#### [Passage provided]
Child Dental Benefits Scheme
Oral hygiene is important in the early years of your child, in order to prevent tooth decay and gum disease. Regular dental check-ups enable your family dentist to help you prevent and treat tooth decay, before it causes cavities and toothache.
Children should start to visit the dental clinic as young as possible, so bring them along with you to your check-ups. They may be too young for an examination, but the visits help them to familiarise with the surroundings, the smells and the noise – and most importantly, they meet the dentist.
The examinations may be informal to start off with: a quick look using a dental mirror, counting teeth, and looking for signs of decay. As the child’s confidence grows, your dentist will carry out a more thorough examination.
The Dental Check-up
The following things need to be looked at during check-up:
● Which teeth have erupted (come through the gum)
● Accessing the development of the jaw
● The soft tissues (tongue, cheeks, lips and throat)
● Any cavities in the teeth
● As the child gets older, we assess how they bite together, in order to check if orthodontics are required later on.
We also give advice on preventive care, such as:
● Healthy diet
● Brushing techniques
● Fluoride treatments if necessary
● Fissure sealants if there’s a high risk of cavities developing How to take care of your child’s teeth Oral hygiene starts as soon as your child’s first tooth erupts through the gum, which is around six months of age.
● Use a small and very soft children’s toothbrush, and a rice sized amount of children’s toothpaste. This usually contains less fluoride than adult toothpastes; if you are unsure about the fluoride content, please speak to your local dentist or health visitor.

#### [Work to complete]
1. According to the child dental text, how much children's toothpaste should go on the toothbrush?
2. Using the child dental text, explain why children should be brought along to a parent's dental check-ups even when they are too young for an examination.
3. Write what comes next in the child dental text, picking up after its last sentence.
The items that come next are separate material and have nothing to do with the child dental text.

#### [Extracted material]
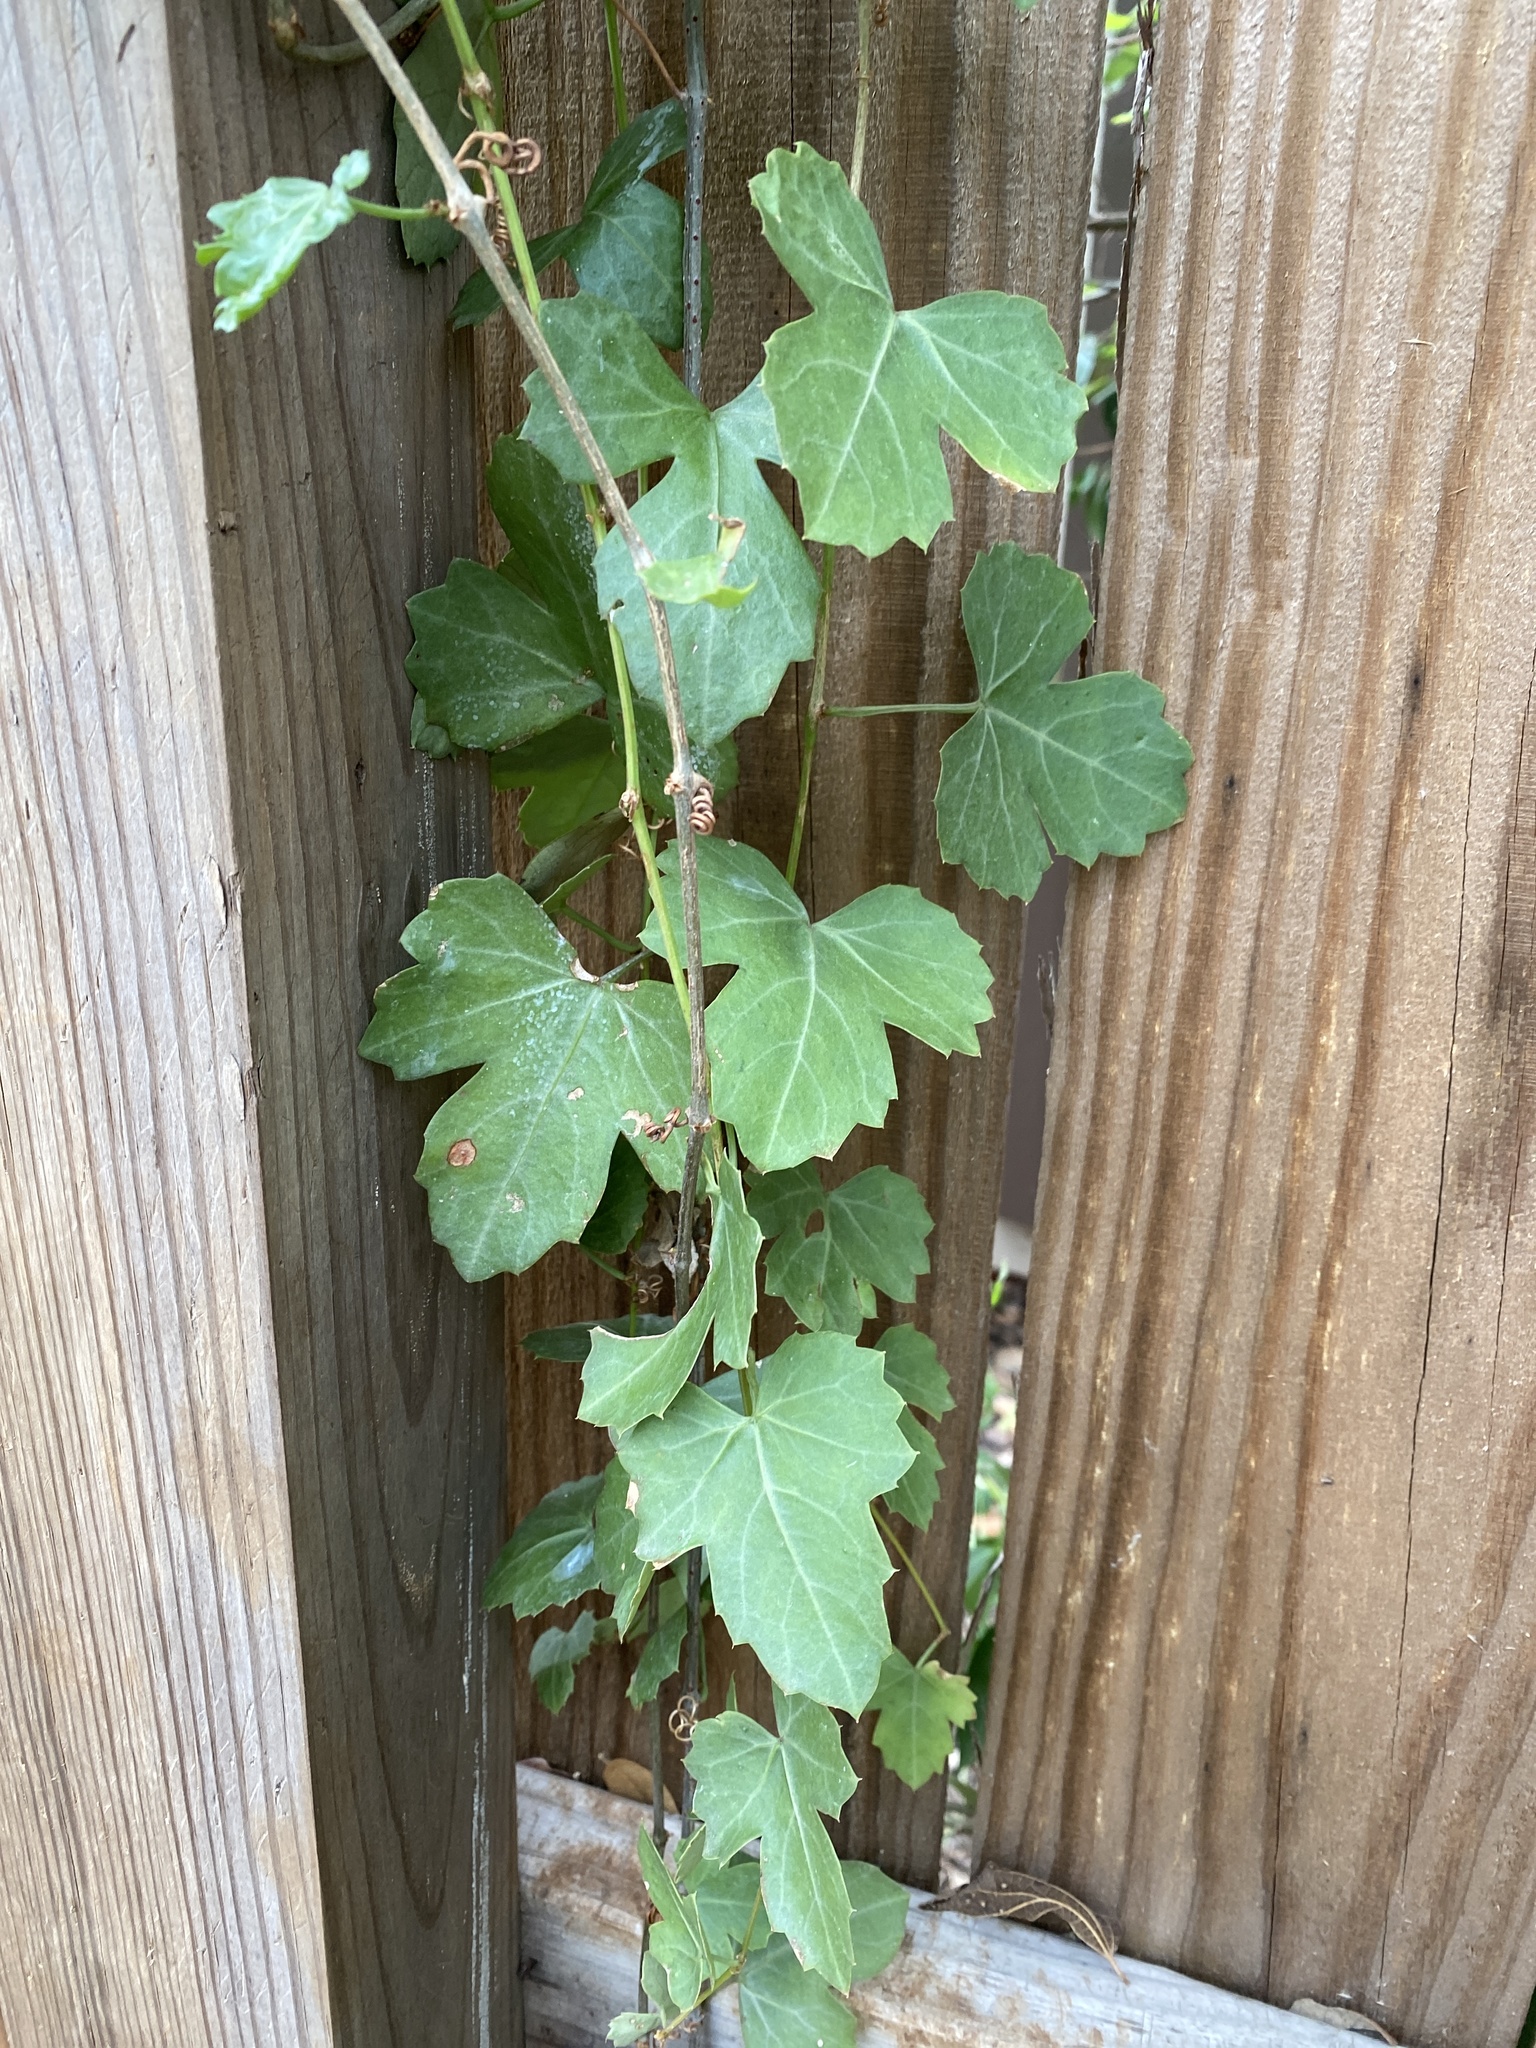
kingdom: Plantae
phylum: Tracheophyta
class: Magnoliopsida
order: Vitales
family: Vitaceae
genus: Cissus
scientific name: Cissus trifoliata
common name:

#### [Task results]
1. A rice-sized amount.

2. The visits help them get used to the surroundings, the smells and the noise of the clinic. Most importantly, they get to meet the dentist.

3.
● Brush twice a day, cleaning the teeth and the gum area. You will need to clean your child’s teeth, or supervise them until they are around 8 years old.
● Encourage your child to spit the toothpaste out, but not to rinse with water, as this reduces the effects of the fluoride
● Do NOT allow your child to fall asleep with a bottle of milk, formula milk or any fruit juice, as these have hidden sugars which will pool around the teeth as they sleep, leading to cavities.
● Limit the amount of sugar in your child’s diet. If they do have sugary snacks and drinks, keep them to meal times only, and give water and healthy snacks in between.
If your child is prone to tooth decay in their baby teeth, your dentist may recommend fluoride treatment, as this helps to strengthen the tooth surface. Then as the adult teeth erupt through the gum, it may be advised that a protective layer is painted onto the tooth’s biting surface, which is called ‘Fissure Sealants’.